A career with MilliporeSigma is an ongoing journey of discovery: our 50,000 people are shaping how the world lives, works and plays through next generation advancements in healthcare, life science and performance materials. For 350 years and across the world we have passionately pursued our curiosity to find novel and vibrant ways of enhancing the lives of others. MilliporeSigma is a business of Merck KGaA, Darmstadt, Germany.
The BioProcessing R&D Validation and Applications team’s mission is to ensure our new filtration and single use products meet customer performance expectations while demonstrating robustness of the manufacturing processes.
The R&D Validation Manager provides leadership, technical, tactical and strategic guidance to the BioProcessing R&D Validation and Applications team. This role is responsible for all aspects of new product validation activities from management of validation engineers, test technicians and laboratory operations to technical consultation on validation topics with our product development teams.
Who you are:
The ideal candidate will actively promote the involvement of the validation team in early development activities through product launch, working closely with Project Managers, Product Managers, Technical Leads, Quality Engineers and other members of the product development teams. Adept at effective allocation and management of resources to ensure validation activities are completed on time and at a high level of quality, knowing when and how to appropriately exercise the flexibility built into our product development processes. Motivated to actively manage employee performance, promote a climate of positive and transparent team relationships and identify and invest in training and development. A valuable team member, capable of identifying and leading data-driven problem solving and continuous improvement projects impacting the Validation and Applications team, and product development teams.
- Mechanical/Chemical/Plastics Engineering BS plus at least 10 years of experience or MS plus 5 years of experience
- Minimum of 3 years engineering supervisory experience required, formal management or leadership training a plus. Laboratory personnel and budget management experience a plus.
- R&D or Quality experience in new product development activities, test method and manufacturing process validation with a comprehensive understanding of Quality Management Systems, Quality Engineering principles and application of statistical tools. ASQ certification a plus.
- Technical experience in the biopharmaceutical industry, preferably in single use assemblies and systems and filtration products.
- Highly competent in Microsoft Office applications and Minitab or equivalent statistical analysis software application.

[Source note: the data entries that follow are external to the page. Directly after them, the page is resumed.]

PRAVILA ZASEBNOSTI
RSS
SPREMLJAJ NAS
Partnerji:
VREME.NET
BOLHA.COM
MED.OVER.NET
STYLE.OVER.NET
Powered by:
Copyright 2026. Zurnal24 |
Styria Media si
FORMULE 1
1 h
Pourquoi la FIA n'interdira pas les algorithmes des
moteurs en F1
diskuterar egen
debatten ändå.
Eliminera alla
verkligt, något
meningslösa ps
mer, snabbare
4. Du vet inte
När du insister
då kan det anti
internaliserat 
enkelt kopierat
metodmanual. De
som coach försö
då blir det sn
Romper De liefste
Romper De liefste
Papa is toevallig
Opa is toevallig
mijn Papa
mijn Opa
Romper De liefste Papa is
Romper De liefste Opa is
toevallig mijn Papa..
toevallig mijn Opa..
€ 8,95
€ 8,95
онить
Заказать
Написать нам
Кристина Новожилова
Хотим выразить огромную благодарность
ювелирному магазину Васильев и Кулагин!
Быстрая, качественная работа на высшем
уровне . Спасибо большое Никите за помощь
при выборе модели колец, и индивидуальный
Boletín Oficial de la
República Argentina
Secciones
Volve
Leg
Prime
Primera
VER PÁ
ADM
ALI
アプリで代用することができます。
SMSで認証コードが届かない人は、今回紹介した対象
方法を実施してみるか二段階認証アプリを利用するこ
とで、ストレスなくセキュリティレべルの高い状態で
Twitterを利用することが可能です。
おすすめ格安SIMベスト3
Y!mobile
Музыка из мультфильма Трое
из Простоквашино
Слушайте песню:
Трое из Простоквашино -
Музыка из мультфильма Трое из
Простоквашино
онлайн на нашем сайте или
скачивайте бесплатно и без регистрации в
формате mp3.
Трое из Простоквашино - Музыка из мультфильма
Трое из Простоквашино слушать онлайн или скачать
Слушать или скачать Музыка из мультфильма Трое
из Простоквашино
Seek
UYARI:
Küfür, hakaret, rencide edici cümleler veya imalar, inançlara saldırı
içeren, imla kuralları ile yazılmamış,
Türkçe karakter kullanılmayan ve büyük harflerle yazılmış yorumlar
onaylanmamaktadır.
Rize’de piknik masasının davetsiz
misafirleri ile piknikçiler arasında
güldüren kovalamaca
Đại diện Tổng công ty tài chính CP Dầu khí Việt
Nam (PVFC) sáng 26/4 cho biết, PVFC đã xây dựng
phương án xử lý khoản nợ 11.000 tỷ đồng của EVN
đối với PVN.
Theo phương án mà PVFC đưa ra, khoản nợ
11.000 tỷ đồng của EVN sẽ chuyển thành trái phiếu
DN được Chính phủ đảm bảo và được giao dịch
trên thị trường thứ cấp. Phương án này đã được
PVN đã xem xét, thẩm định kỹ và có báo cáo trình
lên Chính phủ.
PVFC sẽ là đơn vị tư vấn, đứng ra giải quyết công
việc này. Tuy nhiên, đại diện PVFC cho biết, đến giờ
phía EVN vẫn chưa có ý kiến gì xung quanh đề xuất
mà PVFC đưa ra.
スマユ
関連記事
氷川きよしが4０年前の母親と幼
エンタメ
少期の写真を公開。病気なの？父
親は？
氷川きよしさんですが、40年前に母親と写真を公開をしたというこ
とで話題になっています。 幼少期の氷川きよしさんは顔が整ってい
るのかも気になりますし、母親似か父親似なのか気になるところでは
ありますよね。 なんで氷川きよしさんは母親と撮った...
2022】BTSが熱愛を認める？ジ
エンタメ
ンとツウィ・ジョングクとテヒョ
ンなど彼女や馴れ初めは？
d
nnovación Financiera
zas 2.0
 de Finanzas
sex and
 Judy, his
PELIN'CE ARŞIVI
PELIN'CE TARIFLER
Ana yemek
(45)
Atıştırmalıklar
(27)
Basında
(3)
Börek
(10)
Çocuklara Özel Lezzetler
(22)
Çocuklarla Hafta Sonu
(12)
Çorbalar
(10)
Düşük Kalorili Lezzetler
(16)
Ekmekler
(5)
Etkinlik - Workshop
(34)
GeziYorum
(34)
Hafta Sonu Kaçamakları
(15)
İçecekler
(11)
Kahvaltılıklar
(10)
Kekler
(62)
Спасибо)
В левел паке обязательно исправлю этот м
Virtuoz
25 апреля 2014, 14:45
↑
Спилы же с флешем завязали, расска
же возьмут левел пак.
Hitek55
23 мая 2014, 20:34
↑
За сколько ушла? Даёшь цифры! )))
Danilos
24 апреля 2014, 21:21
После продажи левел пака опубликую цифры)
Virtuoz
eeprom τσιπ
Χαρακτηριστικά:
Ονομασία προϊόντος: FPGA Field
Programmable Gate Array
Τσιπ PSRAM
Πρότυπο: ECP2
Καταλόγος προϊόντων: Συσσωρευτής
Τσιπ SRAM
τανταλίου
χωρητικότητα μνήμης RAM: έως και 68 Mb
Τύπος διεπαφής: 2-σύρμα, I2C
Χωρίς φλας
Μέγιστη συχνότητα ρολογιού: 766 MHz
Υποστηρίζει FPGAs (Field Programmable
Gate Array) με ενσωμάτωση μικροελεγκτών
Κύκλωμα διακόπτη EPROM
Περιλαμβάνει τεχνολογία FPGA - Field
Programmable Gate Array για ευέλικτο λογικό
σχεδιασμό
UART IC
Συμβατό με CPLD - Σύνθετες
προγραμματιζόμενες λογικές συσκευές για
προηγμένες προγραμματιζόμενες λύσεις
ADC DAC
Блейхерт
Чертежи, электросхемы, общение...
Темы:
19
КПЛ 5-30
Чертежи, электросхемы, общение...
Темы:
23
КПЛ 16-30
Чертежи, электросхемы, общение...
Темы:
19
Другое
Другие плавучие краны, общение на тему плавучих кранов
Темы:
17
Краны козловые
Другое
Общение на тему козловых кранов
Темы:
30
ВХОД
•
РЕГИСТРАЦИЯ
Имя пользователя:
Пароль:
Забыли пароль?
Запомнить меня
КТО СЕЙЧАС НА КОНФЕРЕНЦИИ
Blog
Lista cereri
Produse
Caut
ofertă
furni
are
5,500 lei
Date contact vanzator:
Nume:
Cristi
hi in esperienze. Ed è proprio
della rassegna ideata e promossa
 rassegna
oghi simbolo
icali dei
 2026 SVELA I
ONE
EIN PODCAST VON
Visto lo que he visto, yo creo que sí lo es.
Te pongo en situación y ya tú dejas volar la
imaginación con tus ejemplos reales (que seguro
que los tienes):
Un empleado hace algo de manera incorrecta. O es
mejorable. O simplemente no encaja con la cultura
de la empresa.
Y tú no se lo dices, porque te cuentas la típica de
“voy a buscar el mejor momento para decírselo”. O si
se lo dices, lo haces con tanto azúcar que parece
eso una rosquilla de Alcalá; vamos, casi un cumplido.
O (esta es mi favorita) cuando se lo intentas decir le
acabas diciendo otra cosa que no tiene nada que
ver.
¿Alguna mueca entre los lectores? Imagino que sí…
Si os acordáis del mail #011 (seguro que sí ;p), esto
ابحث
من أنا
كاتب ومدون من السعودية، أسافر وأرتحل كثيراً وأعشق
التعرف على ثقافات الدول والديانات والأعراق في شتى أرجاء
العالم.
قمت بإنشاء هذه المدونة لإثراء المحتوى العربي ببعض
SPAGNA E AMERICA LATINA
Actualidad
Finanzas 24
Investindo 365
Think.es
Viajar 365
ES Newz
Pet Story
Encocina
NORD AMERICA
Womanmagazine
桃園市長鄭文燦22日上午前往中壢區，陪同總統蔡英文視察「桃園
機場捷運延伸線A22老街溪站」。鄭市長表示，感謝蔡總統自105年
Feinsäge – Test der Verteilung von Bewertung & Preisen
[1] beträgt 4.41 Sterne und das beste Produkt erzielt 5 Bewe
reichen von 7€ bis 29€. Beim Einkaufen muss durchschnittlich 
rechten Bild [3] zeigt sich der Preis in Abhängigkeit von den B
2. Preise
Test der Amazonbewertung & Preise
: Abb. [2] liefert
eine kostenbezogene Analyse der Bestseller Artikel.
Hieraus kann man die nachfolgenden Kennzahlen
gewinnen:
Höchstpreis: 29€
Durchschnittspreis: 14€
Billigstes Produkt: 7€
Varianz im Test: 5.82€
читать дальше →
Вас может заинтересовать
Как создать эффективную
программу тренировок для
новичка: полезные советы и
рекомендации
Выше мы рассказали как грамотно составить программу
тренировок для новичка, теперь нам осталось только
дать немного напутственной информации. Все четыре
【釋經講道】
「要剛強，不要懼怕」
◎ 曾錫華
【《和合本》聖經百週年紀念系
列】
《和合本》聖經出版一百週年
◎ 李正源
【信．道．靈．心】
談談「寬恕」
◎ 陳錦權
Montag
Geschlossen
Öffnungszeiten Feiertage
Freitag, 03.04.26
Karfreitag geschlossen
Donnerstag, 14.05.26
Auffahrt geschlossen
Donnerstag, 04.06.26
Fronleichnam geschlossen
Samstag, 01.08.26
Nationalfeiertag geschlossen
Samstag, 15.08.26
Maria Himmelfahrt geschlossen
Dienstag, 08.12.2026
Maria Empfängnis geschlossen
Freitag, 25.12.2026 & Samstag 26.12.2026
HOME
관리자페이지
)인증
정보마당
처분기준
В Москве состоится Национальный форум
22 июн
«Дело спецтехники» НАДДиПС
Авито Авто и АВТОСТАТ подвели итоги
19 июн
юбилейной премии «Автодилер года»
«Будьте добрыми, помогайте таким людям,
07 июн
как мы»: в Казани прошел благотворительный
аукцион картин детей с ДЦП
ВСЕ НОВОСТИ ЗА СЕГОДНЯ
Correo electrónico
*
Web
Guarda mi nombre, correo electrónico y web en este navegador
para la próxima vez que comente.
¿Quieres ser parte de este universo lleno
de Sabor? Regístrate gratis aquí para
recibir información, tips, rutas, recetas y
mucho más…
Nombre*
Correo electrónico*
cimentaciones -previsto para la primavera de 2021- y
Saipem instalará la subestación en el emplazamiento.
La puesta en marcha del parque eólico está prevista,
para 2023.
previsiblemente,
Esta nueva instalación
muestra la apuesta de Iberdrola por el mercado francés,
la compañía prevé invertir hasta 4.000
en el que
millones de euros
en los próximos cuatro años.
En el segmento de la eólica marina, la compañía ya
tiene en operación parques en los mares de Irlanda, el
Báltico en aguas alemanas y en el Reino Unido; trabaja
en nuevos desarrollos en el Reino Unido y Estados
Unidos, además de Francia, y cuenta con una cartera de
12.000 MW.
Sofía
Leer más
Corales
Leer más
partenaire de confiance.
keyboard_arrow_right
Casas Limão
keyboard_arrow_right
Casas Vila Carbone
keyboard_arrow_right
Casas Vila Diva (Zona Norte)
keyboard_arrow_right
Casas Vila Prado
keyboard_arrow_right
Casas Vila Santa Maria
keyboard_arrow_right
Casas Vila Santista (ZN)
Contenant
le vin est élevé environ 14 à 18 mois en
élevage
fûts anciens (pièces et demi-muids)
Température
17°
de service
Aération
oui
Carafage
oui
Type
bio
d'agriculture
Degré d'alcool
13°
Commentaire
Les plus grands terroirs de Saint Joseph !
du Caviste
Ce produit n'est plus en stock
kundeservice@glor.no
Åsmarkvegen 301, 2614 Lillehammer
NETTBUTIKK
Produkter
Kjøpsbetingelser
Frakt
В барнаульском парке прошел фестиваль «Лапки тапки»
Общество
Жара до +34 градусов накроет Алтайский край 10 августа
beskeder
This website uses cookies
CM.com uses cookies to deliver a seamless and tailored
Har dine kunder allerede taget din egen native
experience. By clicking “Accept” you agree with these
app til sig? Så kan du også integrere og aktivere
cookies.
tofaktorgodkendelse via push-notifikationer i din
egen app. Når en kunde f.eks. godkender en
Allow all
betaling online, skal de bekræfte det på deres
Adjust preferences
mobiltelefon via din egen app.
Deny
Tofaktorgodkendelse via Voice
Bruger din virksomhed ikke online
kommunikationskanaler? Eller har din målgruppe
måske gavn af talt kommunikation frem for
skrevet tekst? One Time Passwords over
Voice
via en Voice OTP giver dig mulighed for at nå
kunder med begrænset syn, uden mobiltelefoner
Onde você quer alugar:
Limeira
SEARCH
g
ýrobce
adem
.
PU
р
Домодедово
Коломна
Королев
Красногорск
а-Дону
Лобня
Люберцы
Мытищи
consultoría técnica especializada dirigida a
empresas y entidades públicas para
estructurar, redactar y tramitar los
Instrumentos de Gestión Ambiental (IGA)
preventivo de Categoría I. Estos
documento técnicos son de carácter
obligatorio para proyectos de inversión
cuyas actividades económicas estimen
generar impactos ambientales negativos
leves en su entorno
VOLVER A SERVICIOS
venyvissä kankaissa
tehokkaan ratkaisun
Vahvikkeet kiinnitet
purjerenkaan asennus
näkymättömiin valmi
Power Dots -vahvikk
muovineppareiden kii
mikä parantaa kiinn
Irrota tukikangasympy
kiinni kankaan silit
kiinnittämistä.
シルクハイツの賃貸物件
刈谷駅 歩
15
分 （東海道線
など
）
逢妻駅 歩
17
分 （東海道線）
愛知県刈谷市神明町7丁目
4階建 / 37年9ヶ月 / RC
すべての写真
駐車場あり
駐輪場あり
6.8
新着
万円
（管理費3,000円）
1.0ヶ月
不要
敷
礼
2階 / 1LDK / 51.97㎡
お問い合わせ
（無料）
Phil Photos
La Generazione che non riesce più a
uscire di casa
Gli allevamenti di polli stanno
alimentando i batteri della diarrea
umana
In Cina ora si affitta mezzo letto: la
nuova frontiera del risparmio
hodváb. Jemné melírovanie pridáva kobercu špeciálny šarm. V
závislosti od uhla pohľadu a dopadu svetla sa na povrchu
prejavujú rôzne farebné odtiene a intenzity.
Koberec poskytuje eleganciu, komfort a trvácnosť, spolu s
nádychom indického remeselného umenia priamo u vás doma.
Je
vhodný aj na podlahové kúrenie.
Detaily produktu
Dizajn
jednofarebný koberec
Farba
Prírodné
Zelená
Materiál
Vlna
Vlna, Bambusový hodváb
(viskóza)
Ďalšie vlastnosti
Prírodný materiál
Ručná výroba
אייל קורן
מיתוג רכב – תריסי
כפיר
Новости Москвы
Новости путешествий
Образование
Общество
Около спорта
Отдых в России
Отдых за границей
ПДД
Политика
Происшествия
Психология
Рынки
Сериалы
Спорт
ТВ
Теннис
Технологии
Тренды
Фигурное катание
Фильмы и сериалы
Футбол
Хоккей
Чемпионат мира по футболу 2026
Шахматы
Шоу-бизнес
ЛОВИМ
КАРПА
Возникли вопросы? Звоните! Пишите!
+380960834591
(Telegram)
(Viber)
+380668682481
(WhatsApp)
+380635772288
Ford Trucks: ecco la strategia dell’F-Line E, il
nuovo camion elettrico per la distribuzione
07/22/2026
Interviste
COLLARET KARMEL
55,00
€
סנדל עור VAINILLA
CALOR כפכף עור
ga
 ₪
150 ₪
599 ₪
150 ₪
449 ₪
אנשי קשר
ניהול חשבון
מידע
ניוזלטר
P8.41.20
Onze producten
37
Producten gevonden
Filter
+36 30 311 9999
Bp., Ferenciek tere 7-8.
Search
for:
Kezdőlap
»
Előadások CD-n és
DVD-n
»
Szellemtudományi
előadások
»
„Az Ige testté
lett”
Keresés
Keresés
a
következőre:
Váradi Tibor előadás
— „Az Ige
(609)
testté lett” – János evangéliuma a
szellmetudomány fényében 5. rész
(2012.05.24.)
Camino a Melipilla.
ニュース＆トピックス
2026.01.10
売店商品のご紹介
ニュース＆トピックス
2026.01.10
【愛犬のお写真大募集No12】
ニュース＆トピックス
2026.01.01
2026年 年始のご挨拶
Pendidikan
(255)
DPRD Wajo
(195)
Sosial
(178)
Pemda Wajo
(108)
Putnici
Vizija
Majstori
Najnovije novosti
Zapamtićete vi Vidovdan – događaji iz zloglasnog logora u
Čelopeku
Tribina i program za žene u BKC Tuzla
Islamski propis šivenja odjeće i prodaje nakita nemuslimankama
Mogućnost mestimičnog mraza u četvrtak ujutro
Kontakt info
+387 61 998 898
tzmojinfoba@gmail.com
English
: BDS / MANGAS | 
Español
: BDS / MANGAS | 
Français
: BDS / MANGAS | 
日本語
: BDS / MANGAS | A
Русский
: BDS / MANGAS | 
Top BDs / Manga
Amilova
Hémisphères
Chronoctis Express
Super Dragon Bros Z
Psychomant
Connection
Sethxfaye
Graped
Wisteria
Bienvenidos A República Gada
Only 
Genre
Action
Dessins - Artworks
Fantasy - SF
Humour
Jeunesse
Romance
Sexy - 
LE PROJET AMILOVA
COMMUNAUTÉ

- Knowledge of industry best practices for validation
- Travel < 10% annually
What we offer: With us, there are always opportunities to break new ground. We empower you to fulfil your ambitions, and our diverse businesses offer various career moves to seek new horizons. We trust you with responsibility early on and support you to draw your own career map that is responsive to your aspirations and priorities in life. Join us and bring your curiosity to life!
Curious? Apply and find more information at come2emd.com
The Company is an Equal Employment Opportunity employer. No employee or applicant for employment will be discriminated against on the basis of race, color, religion, age, sex, sexual orientation, national origin, ancestry, disability, military or veteran status, genetic information, gender identity, transgender status, marital status, or any other classification protected by applicable federal, state, or local law. This policy of Equal Employment Opportunity applies to all policies and programs relating to recruitment and hiring, promotion, compensation, benefits, discipline, termination, and all other terms and conditions of employment. Any applicant or employee who believes they have been discriminated against by the Company or anyone acting on behalf of the Company must report any concerns to his/her Human Resources Business Partner, Legal, or Compliance immediately. The Company will not retaliate against any individual because he/she made a good faith report of discrimination.